In one embodiment, the punch pin 502 is provided with a limiting protrusion 504, and the limiting protrusion 504 is located in the mounting hole 201. The structure design of the limiting protrusion 504 facilitates limiting the position of the plunger 502 and the slider 501 when the first chamber 2021 is filled with gas, so as to avoid the slider 501 from over-compressing the first elastic member 503. Furthermore, after the first sealing film 301 is pierced by the needle 502, CO released from the air port of the air bottle 30₂The gas pressure is high and may push the punch pin 502 to move toward the first chamber 2021, and the design of the limiting protrusion 504 ensures that the punch pin 502 does not completely exit the through hole, so as to prevent CO released from the gas-filled bottle 30₂Gas enters the first chamber 2021 through the through holes, thereby reducing the thrust effect on the plunger 402.

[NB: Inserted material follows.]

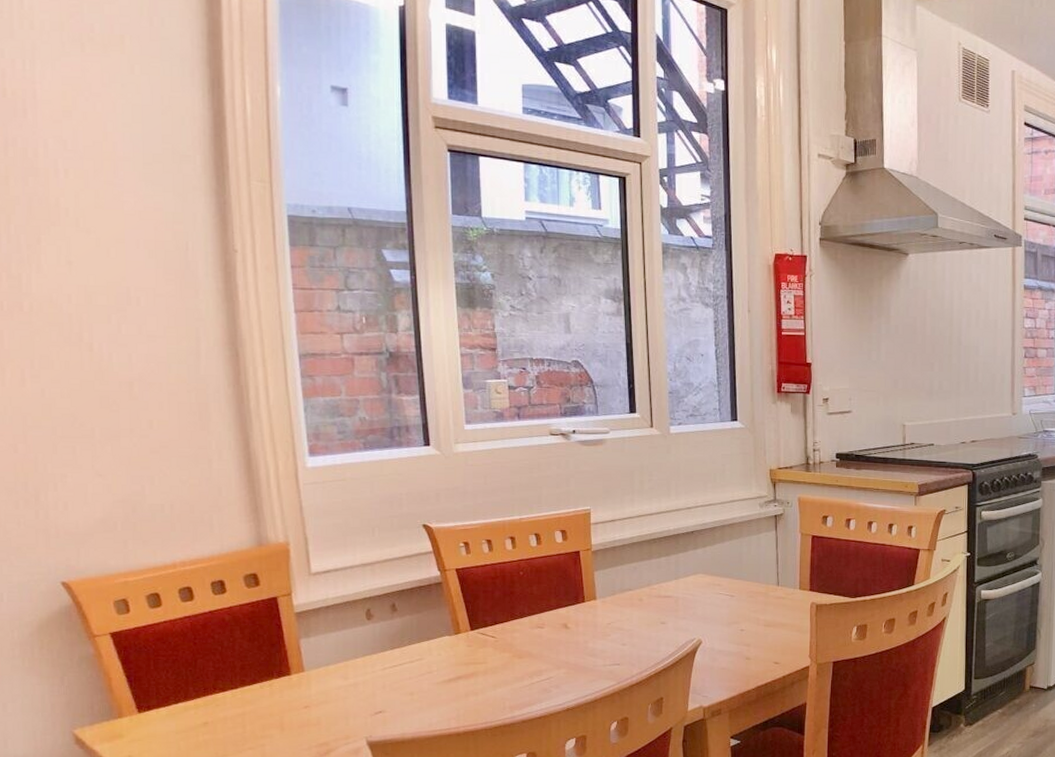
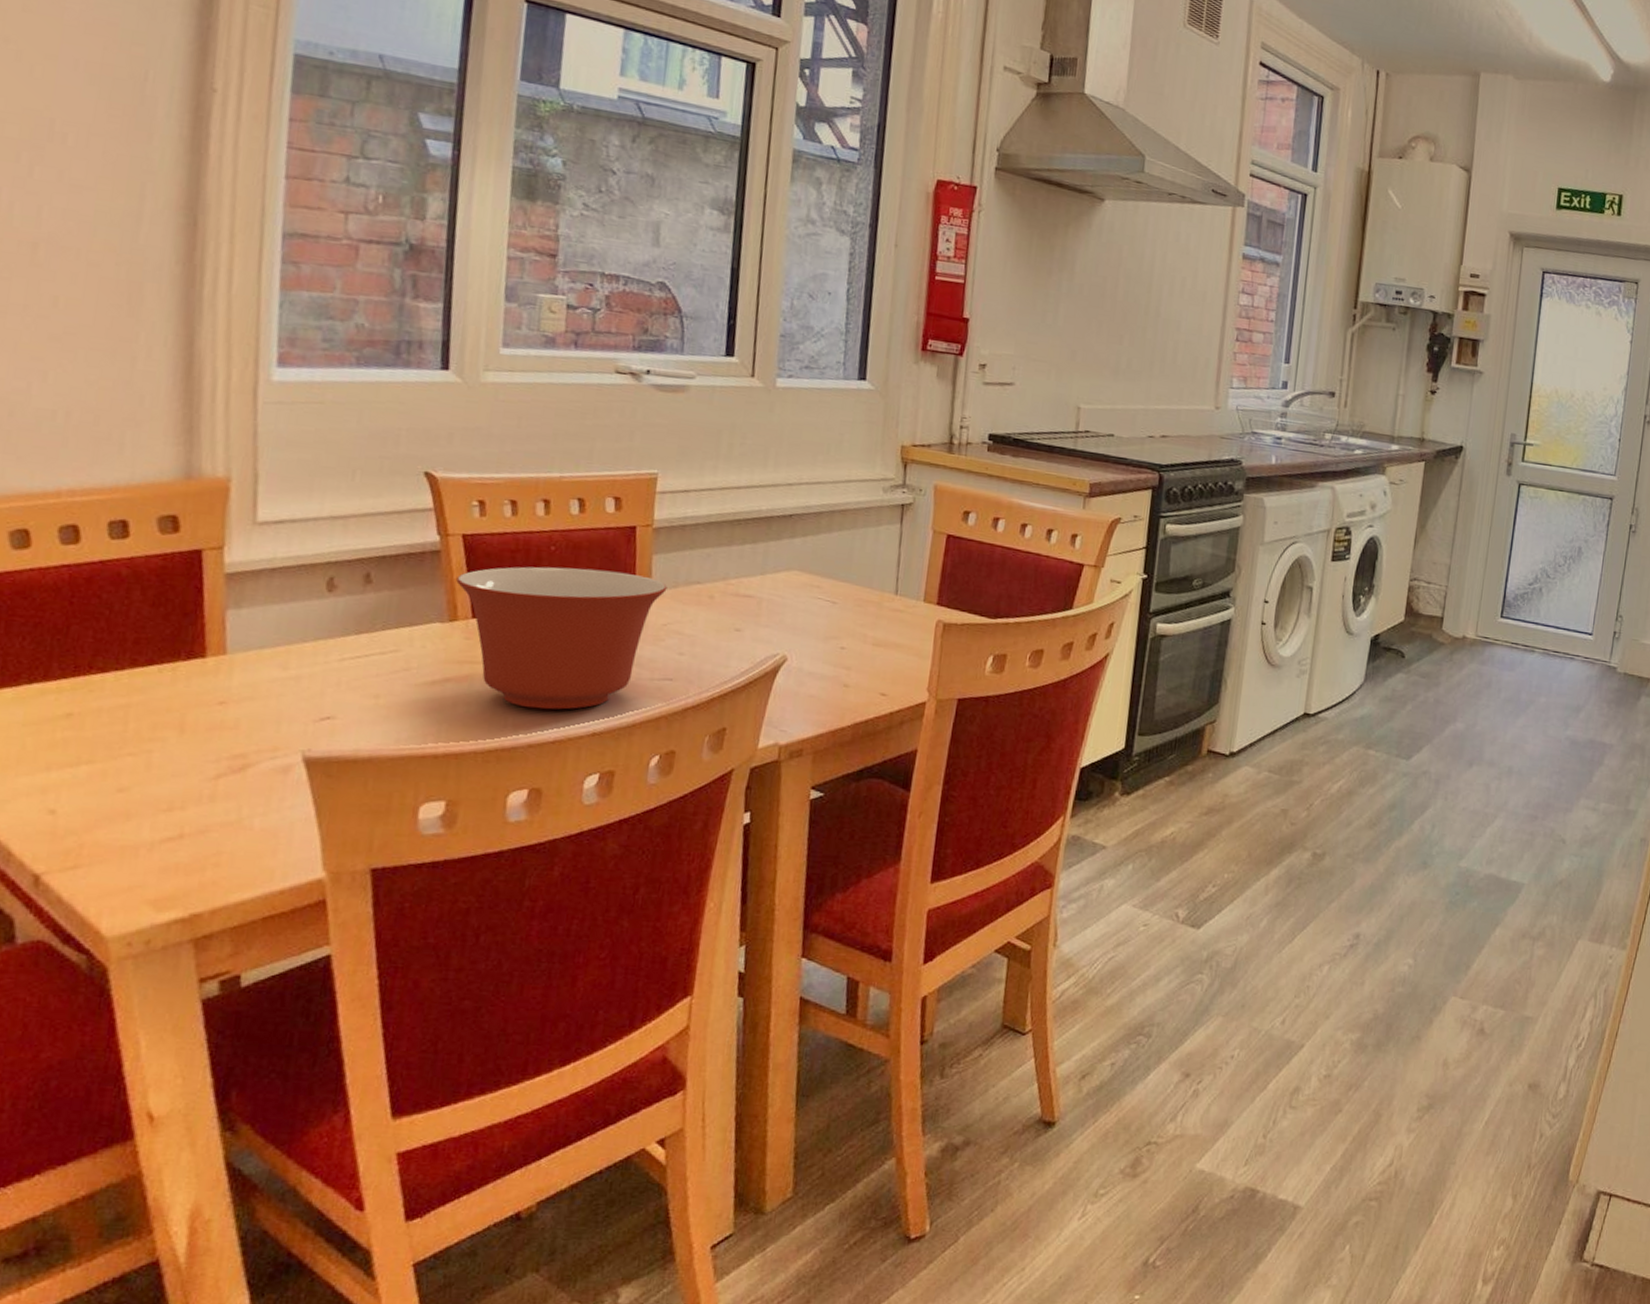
mixing bowl: none [456,586,608,694] -> present [456,566,667,710]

In one embodiment, the fifth gas hole 205 and the second gas hole 6013, and the sixth gas hole 206 and the first lumen 4011 are both in communication with the gas tube 70.

In one embodiment, the wearing member 10 is a waistband structure, the wearing member 10 can be conveniently worn between the waist of a demonstrator, the handle 601 is provided with an elastic band in a ring shape, and the elastic band is designed to conveniently fasten the manual switch 60 in the hand, so that the manual switch 60 is more hidden.

In the description of the present invention, numerous specific details are set forth. It is understood, however, that embodiments of the invention may be practiced without these specific details. In some instances, well-known methods, structures and techniques have not been shown in detail in order not to obscure an understanding of this description.

Finally, it should be noted that: the above embodiments are only used to illustrate the technical solution of the present invention, and not to limit the same; while the invention has been described in detail and with reference to the foregoing embodiments, it will be understood by those skilled in the art that: the technical solutions described in the foregoing embodiments may still be modified, or some or all of the technical features may be equivalently replaced; such modifications and substitutions do not depart from the spirit and scope of the present invention, and they should be construed as being included in the following claims and description.